Дуэль -- это честь и независимость. Это один из немногих способов отстоять свое личное достоинство. Вызов обращен не только к оскорбителю, но и к социальному механизму. Хотя иностранцы, состоящие на русской службе, выходили на поединки еще в допетровские времена, соотечественники наши стали хвататься за шпаги лишь при Елизавете, в обычай дуэль вошла после указа Екатерины II о вольности дворянской, а ее расцвет пришелся на царствование Александра I. Чем свободнее становился российский дворянин (в первой половине XVIII века не застрахованный даже от побоев), тем жестче он отстаивал свои права, тем больше был озабочен символическим обозначением собственной независимости. При этом «символ» оказывался весьма материальным -- дуэли в России, как правило, проводились на более жестоких условиях, чем в Европе, нередко вызов обуславливался микроскопической причиной, знаковое снятие бесчестья (размен выстрелами) было в крепком подозрении, а фигуру бретера окутывало облако восхищенных легенд.

Патентованный дуэлянт был истинным «мужем судьбы». Сравниться с ним мог лишь игрок в фараон (банк, штосс), бросающий вызов самому року. Не случайно картежные и дуэльные сюжеты так тесно сцеплены в русской словесности первой половины XIX века, не случайно, что азартные игры, как и дуэли, находились под запретом, не случайно, что и сериал «Есть упоение в бою...» посвящен не только дуэлянтам, но и игрокам. Уже в первом фильме зазвучали строки лермонтовского «Маскарада» и был напомнен эпизод карточного поединка Долохова с Николаем Ростовым.

Меж тем Долохов не просто игрок, но шулер, а его страшной игре с Николаем Ростовым предшествует намеренное оскорбление Пьера, за которым должно было последовать убийство на поединке (или крайнее унижение) смешного простака, не знающего, как управляться с пистолетом. Бретер и игрок (лермонтовский Арбенин, толстовский Долохов, исторический Федор Толстой-Американец) не только бросает вызов обществу, но и ставит себя вне этических норм. Ревнитель чести парадоксальным образом утверждает свое право быть бесчестным. Нельзя не заметить, что русская литература не только поэтизирует дуэль, но и куда чаще ужасается ее зловещей механике, в силу которой презрение к общественной норме может обернуться крайней подчиненностью этой же самой норме (Онегин, убивающий Ленского буквально против своей воли).
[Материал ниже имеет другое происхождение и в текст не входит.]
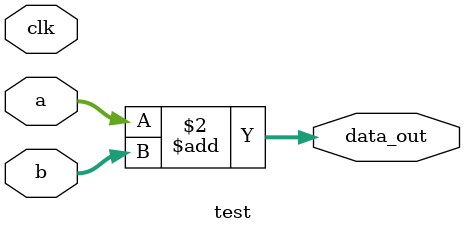
<source format=v>
module test(clk, a, b, data_out);
input clk;
input [3:0] a,b;
output reg [4:0] data_out;

always @(*) begin
	data_out = a + b;
end
endmodule

</source>
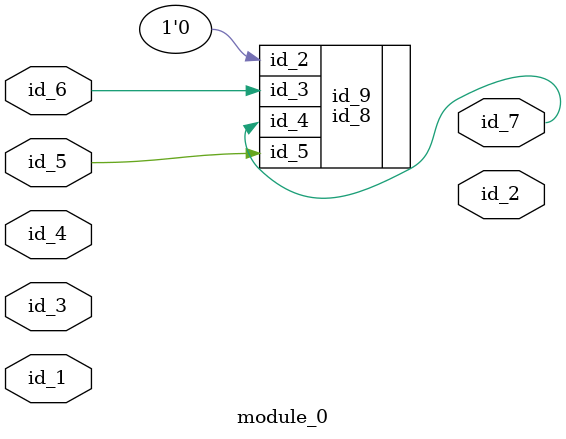
<source format=v>
module module_0 (
    id_1,
    id_2,
    id_3,
    id_4,
    id_5,
    id_6,
    id_7
);
  output id_7;
  input id_6;
  input id_5;
  input id_4;
  input id_3;
  output id_2;
  input id_1;
  id_8 id_9 (
      .id_4(id_7),
      .id_3(id_6),
      .id_5(id_6),
      .id_5(id_5),
      .id_2(1'b0)
  );
endmodule

</source>
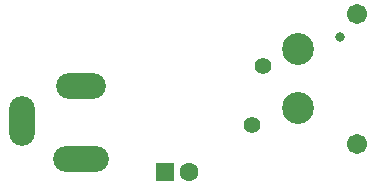
<source format=gbs>
G04*
G04 #@! TF.GenerationSoftware,Altium Limited,Altium NEXUS,4.0.8 (67)*
G04*
G04 Layer_Color=16711935*
%FSLAX44Y44*%
%MOMM*%
G71*
G04*
G04 #@! TF.SameCoordinates,A6274CC6-94C6-42B1-B2ED-8DB77C6F39E9*
G04*
G04*
G04 #@! TF.FilePolarity,Negative*
G04*
G01*
G75*
%ADD18C,1.7032*%
%ADD19C,2.7032*%
%ADD20C,1.6016*%
%ADD21R,1.6016X1.6016*%
%ADD22C,1.4032*%
%ADD23O,2.2032X4.2032*%
%ADD24O,4.2032X2.2032*%
%ADD25O,4.7032X2.2032*%
%ADD26C,0.8032*%
D18*
X559000Y1126000D02*
D03*
Y1236000D02*
D03*
D19*
X509000Y1156000D02*
D03*
Y1206000D02*
D03*
D20*
X416000Y1102000D02*
D03*
D21*
X396000D02*
D03*
D22*
X479000Y1192000D02*
D03*
X470000Y1142000D02*
D03*
D23*
X275000Y1145000D02*
D03*
D24*
X325000Y1175000D02*
D03*
D25*
Y1113000D02*
D03*
D26*
X544000Y1216000D02*
D03*
M02*

</source>
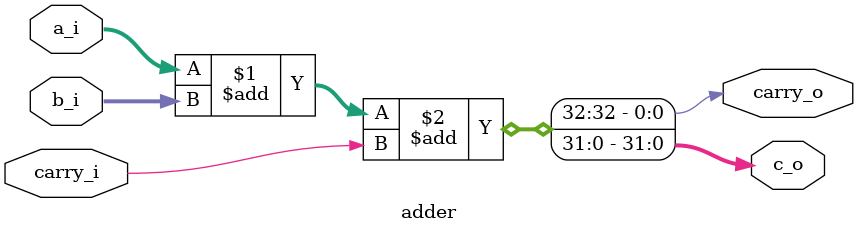
<source format=v>
`default_nettype none

module adder #(
    parameter integer DATA_BITS = 32
)(
    input  wire                         carry_i,
    input  wire [DATA_BITS-1 : 0]       a_i,
    input  wire [DATA_BITS-1 : 0]       b_i,
    output wire [DATA_BITS-1 : 0]       c_o,
    output wire                         carry_o
);

    assign {carry_o, c_o} = a_i + b_i + carry_i;

endmodule

</source>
В «Двух гусарах» Турбин-старший не только преступен, но и обаятелен (особенно на фоне «вырожденца» Турбина-младшего) -- Долохов в «Войне и мире» дискредитируется так же последовательно, как и другой ненавистный Толстому «муж судьбы» -- Наполеон. Здесь можно вспомнить и о пародийной дуэли в «Отцах и детях», и о зловещем гротеске дуэли в «Бесах» (тем более что Достоевский не преминул указать на сходство Ставрогина и одного из самых прославленных русских дуэлянтов, декабриста Лунина), и о том счете, что предъявлен любому поединку в «Дуэли» Чехова...

Но это совсем другие истории. Гордин намерен рассказывать свои -- о «четверном» поединке за балерину Истомину, об отстаивании семейной чести Черновым, о подвигах Лунина, о дуэли Гумилева и Волошина из-за фантомной поэтессы, о рисковых игроках (в частности, о Крылове, каковой не всегда был «дедушкой»)... И конечно, о пути к своей последней дуэли того, кто написал Есть упоение в бою...

Концепция Гордина может уточняться и оспариваться в деталях, но от этого она не утратит энергии, серьезности, способности будить ответную мысль и тревожить сердце. Как не утратит своих достоинств и сериал канала «Культура», судя по зачину, сделанный умно, вдохновенно и увлекательно. И заставляющий пожалеть если не об исчезновении дуэлей (дело спорное, но в иных случаях о возможности вызова кто из нас не мечтал?), то об оскудении того чувства чести, что неотрывно от нашей любви к Пушкину и его эпохе.